Burville credited several specific steps with increasing student borrowing. East Bethel completed a Follett Collection Refresh (a $2,250 investment) to guide a five-year replenishment plan. Cedar Creek removed checkout limits and ran incentive programs such as a bookmark contest; Cedar Creek recorded roughly 33,000 checkouts for the year (about 50 books per student) and the contest alone generated about 1,490 additional checkouts.

The report called attention to uneven funding: elementary libraries receive PTO and book-fair support while the middle school and high school operate with far smaller budgets (the middle school’s library budget was reported at about $1,000 and the high school budget at $0). Burville illustrated potential remedies including district-allocated per-pupil library funds and grant opportunities such as the Laura Bush grant for collection replenishment.

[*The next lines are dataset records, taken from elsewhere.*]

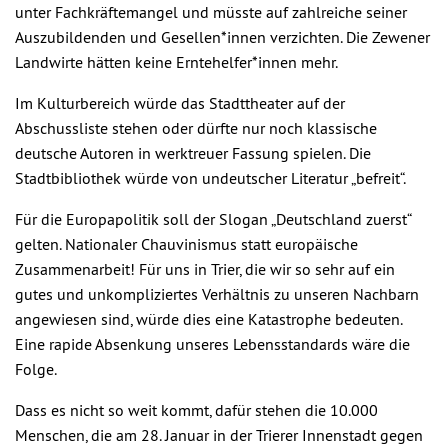
unter Fachkräftemangel und müsste auf zahlreiche seiner
Auszubildenden und Gesellen*innen verzichten. Die Zewener
Landwirte hätten keine Erntehelfer*innen mehr.
Im Kulturbereich würde das Stadttheater auf der
Abschussliste stehen oder dürfte nur noch klassische
deutsche Autoren in werktreuer Fassung spielen. Die
Stadtbibliothek würde von undeutscher Literatur „befreit“.
Für die Europapolitik soll der Slogan „Deutschland zuerst“
gelten. Nationaler Chauvinismus statt europäische
Zusammenarbeit! Für uns in Trier, die wir so sehr auf ein
gutes und unkompliziertes Verhältnis zu unseren Nachbarn
angewiesen sind, würde dies eine Katastrophe bedeuten.
Eine rapide Absenkung unseres Lebensstandards wäre die
Folge.
Dass es nicht so weit kommt, dafür stehen die 10.000
Menschen, die am 28. Januar in der Trierer Innenstadt gegen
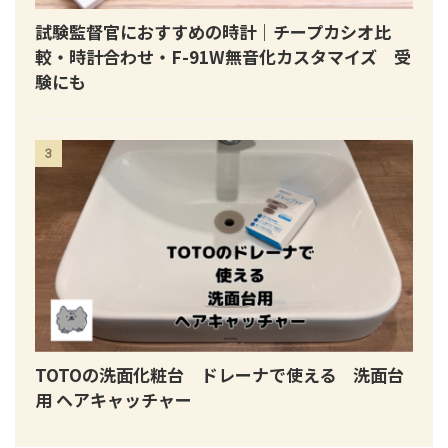
試験監督官におすすめの時計｜チープカシオ比
較・時計合わせ・F-91W無音化カスタマイズ 受
験にも
3
TOTOの洗面化粧台 ドレーナで使える 洗面台
用 ヘアキャッチャー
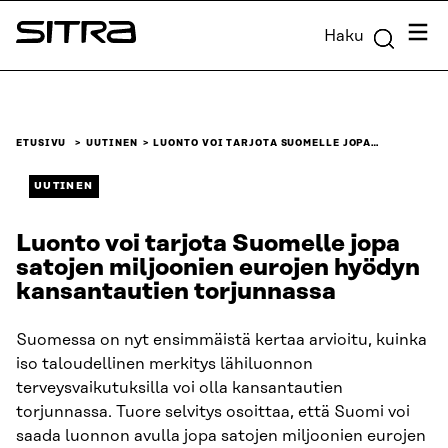
Siirry
Valik
Haku
suoraan
Sitra
sisältöön
↓
ETUSIVU
UUTINEN
​​LUONTO VOI TARJOTA SUOMELLE JOPA…
UUTINEN
​​Luonto voi tarjota Suomelle jopa
satojen miljoonien eurojen hyödyn
kansantautien torjunnassa​
Suomessa on nyt ensimmäistä kertaa arvioitu, kuinka
iso taloudellinen merkitys lähiluonnon
terveysvaikutuksilla voi olla kansantautien
torjunnassa. Tuore selvitys osoittaa, että Suomi voi
saada luonnon avulla jopa satojen miljoonien eurojen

On instruction, Burville recommended expanding media-literacy and digital-citizenship lessons. She said the district could move to weekly 45-minute blocks with a full-time library media specialist at each elementary school and add a secondary-level specialist to collaborate on curriculum, research skills and a high-school library advisory committee.

Board members praised the work and asked clarifying questions about how age-of-materials was calculated (Burville said the metric is copyright year) and who runs middle-school book fairs. Burville said the middle-school fair is typically a separate fundraiser and not run directly by the library.

The board did not take action on the staffing or funding proposals; Burville said she will pursue grant opportunities and continue developing curriculum resources and a draft handbook of common library practices for the district.